Extract provided Start Marker

I would love to know if Canada has a CNG. Guess I am googling nest. Thanks I have always said there should be something inbetween factory farm ick and certified organic.

12:44PM PST on Dec 17, 2010

This is an old post but I just read it right now and wow! Thanks for helpful info. This is a big question and a great answer.

3:37PM PST on Feb 6, 2009

Great solution...there is nothing more environmentally friendly about supporting food producers closer to home whoare polluting the environment with chemicals, and supporting the monolithic organizations that produce them...no matter what the rationale.

But the number one way to reduce one's ecological footprint over all is to avoid animal products as much as possible. Switiching to a plant-based diet more that compensates for the odd import by reducing overall energy consumption dramatically. Obviously, eating seasonally and bioregionally as much as possible in the plant department is the ideal. But here's a short article that points out the shortcomings of 'The Hundred Mile Diet' from the EarthSave Canada newsletter...

Extract provided End Marker

■ What to work on:
**a)** Copy every line of the transcribed page entries word for word, leaving out the picture markers.
**b)** Continue the comment thread on local food and ecological footprint from its final sentence.
The entries that follow are unrelated to the discussion above.

Source data Start Marker

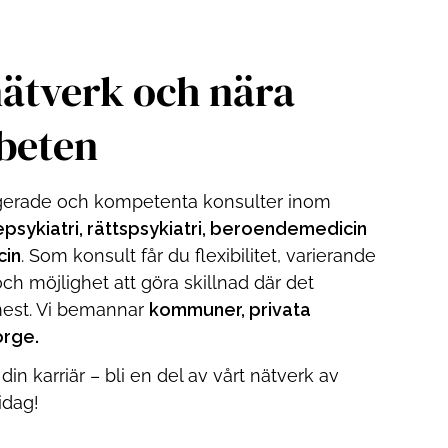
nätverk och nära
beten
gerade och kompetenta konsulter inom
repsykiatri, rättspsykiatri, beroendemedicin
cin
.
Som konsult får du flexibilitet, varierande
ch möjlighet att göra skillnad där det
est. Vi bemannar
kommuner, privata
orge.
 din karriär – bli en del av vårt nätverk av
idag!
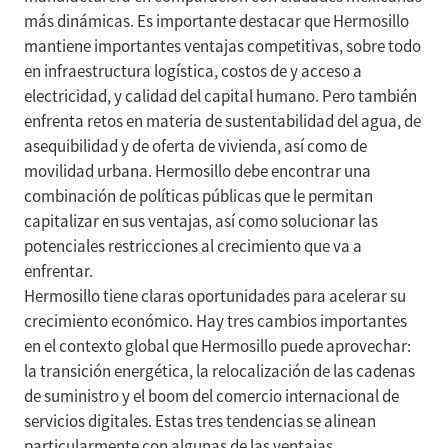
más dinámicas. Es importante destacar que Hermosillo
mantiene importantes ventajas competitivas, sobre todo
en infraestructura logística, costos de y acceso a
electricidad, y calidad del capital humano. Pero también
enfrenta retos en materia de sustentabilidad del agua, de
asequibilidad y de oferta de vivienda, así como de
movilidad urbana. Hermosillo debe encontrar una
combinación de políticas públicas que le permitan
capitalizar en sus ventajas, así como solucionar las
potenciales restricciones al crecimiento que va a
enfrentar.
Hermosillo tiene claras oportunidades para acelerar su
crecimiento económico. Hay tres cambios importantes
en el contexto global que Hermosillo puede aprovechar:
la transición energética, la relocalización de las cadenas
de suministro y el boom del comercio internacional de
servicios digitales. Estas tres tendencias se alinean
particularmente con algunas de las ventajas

Source data End Marker

■ Task responses:
**a)**
nätverk och nära
beten
gerade och kompetenta konsulter inom
repsykiatri, rättspsykiatri, beroendemedicin
cin
.
Som konsult får du flexibilitet, varierande
ch möjlighet att göra skillnad där det
est. Vi bemannar
kommuner, privata
orge.
 din karriär – bli en del av vårt nätverk av
idag!
más dinámicas. Es importante destacar que Hermosillo
mantiene importantes ventajas competitivas, sobre todo
en infraestructura logística, costos de y acceso a
electricidad, y calidad del capital humano. Pero también
enfrenta retos en materia de sustentabilidad del agua, de
asequibilidad y de oferta de vivienda, así como de
movilidad urbana. Hermosillo debe encontrar una
combinación de políticas públicas que le permitan
capitalizar en sus ventajas, así como solucionar las
potenciales restricciones al crecimiento que va a
enfrentar.
Hermosillo tiene claras oportunidades para acelerar su
crecimiento económico. Hay tres cambios importantes
en el contexto global que Hermosillo puede aprovechar:
la transición energética, la relocalización de las cadenas
de suministro y el boom del comercio internacional de
servicios digitales. Estas tres tendencias se alinean
particularmente con algunas de las ventajas

**b)**
http://www.earthsave.ca/files/2007_0708.pdf

8:02PM PST on Jan 30, 2009

Thank you! I didn't know about this and hope I can find people in my area.

5:49PM PST on Jan 29, 2009

great post and when you buy locally at farmers markets you can talk to the producers about their growing practices as well. A lot of our local growers cannot afford the certification process but have good practices.